We had already installed the firewall client, so I knew it wasn’t an issue with not having the client installed. I ran a monitoring scan in ISA, and saw the connections from the workstation getting denied by the SBS Internet Access rule. I checked that the Internet Users security group got created during the ISA installation, and I checked that all the users had been added to the Internet Users security group. I checked that the SBS Internet Access rule was built as it was supposed to be. All these things checked out.
I connected to the workstation and ran a manual telnet to port 110 on the POP server expecting the connection to be refused. It wasn’t. It worked as expected.
Google to the rescue again. I found this article on isaserver.org that pointed out the default configuration of the ISA firewall client in ISA 2004 is to ignore connections from outlook.exe. When this happens, ISA will treat connections from the workstation as a SecureNAT client when the connection comes from Outlook, and that is specifically denied by the SBS rules.
The workaround in the article is to change the default settings for the firewall client in the ISA Management Console so that the Firewall Client will take connections from outlook.exe and pass them through ISA as a firewall client and not a SecureNAT client, and this change allowed the workstation to pull e-mail down from the remote mail server as it had before ISA was installed.
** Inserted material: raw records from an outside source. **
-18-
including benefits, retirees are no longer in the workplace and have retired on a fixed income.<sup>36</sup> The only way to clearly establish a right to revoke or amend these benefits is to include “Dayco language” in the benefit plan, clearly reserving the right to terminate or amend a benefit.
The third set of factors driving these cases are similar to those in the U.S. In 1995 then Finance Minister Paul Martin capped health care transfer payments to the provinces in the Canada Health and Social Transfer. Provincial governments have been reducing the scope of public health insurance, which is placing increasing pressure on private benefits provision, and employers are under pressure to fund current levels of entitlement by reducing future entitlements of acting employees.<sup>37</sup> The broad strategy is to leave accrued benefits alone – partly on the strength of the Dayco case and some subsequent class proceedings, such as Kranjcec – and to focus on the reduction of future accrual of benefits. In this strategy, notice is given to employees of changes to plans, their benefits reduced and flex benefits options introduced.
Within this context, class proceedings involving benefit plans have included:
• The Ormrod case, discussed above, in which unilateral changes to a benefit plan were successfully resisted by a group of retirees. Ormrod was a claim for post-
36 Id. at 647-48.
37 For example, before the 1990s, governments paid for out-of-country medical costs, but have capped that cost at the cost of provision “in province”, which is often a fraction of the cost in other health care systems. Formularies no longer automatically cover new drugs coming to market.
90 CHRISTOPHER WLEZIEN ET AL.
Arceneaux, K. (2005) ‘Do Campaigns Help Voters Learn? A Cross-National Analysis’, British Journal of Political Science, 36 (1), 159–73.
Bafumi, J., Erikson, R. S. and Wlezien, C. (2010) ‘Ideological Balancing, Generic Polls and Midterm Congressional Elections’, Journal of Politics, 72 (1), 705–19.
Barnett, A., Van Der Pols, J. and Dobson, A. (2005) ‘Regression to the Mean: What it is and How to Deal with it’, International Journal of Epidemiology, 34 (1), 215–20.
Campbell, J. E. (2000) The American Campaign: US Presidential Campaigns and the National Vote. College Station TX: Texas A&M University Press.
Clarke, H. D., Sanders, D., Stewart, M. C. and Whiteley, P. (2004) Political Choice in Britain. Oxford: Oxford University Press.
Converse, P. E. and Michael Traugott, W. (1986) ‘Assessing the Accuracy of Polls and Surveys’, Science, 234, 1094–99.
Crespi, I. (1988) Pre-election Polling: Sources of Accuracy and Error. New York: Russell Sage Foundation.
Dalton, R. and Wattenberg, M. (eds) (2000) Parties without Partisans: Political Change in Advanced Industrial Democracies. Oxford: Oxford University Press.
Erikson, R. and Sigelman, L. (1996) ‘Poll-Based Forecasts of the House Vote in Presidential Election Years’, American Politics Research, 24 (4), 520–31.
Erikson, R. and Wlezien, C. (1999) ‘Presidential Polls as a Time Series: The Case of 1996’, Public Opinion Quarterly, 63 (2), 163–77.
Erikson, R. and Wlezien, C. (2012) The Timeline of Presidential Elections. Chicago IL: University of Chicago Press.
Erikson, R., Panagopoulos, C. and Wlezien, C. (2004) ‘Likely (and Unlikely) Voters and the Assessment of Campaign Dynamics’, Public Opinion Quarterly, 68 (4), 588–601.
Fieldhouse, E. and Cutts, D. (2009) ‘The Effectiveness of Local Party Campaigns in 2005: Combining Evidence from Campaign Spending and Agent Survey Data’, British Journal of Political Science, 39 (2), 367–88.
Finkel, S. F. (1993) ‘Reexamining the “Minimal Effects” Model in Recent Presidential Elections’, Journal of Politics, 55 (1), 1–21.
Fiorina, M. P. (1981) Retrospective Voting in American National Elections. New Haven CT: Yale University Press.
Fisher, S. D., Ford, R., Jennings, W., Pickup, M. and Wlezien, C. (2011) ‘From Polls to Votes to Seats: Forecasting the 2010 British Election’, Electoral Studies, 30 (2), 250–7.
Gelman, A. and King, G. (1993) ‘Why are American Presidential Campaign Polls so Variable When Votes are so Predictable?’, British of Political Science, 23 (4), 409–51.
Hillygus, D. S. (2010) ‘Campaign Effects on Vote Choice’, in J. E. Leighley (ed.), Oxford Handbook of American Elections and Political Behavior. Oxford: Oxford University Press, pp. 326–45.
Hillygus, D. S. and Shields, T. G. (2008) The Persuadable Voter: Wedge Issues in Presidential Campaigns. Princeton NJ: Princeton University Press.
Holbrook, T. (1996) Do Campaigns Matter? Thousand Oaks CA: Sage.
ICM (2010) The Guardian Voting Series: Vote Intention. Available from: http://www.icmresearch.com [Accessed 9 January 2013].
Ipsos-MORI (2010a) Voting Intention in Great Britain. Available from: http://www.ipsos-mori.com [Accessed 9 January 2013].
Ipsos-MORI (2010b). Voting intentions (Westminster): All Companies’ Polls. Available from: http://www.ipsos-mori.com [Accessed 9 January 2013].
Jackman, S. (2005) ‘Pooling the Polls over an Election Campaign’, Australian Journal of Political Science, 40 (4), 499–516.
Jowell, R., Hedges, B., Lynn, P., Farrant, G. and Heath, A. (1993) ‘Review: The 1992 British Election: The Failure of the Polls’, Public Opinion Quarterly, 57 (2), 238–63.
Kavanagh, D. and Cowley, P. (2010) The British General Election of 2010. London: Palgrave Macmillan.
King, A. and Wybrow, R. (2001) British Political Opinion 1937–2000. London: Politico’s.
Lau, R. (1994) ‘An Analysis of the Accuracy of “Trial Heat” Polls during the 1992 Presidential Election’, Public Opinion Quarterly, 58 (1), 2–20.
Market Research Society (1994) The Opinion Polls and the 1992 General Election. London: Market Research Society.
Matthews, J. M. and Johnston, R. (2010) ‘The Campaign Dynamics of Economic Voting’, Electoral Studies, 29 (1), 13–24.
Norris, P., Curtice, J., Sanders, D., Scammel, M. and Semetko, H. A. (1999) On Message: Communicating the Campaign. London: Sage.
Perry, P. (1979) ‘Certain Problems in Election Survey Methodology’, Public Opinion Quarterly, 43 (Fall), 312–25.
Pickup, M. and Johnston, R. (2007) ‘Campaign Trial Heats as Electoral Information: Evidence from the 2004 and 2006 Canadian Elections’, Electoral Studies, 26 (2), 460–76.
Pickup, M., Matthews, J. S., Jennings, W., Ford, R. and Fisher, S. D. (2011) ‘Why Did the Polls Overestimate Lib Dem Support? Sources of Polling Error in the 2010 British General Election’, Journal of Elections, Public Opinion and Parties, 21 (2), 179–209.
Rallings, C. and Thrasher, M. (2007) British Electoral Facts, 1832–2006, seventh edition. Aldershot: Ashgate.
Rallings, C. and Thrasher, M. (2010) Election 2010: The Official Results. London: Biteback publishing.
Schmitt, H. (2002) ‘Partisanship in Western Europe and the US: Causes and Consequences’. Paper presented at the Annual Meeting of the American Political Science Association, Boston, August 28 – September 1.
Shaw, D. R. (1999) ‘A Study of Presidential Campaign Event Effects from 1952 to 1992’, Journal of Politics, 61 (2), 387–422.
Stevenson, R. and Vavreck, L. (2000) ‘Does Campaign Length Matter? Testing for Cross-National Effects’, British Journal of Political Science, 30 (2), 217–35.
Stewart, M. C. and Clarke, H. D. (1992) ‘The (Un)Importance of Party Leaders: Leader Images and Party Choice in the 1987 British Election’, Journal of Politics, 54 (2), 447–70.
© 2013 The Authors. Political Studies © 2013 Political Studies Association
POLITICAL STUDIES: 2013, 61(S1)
Long term, the my client will be moving to direct SMTP delivery of e-mail. Near term, he will be configuring the POP3 connector to pull mail into Exchange instead. But it was the first time I’d worked with a setup where Outlook on the client was pulling e-mail from a remote POP mail server behind an ISA server, and it caught me by surprise. Hopefully this post will help someone else in this situation find the solution a little quicker.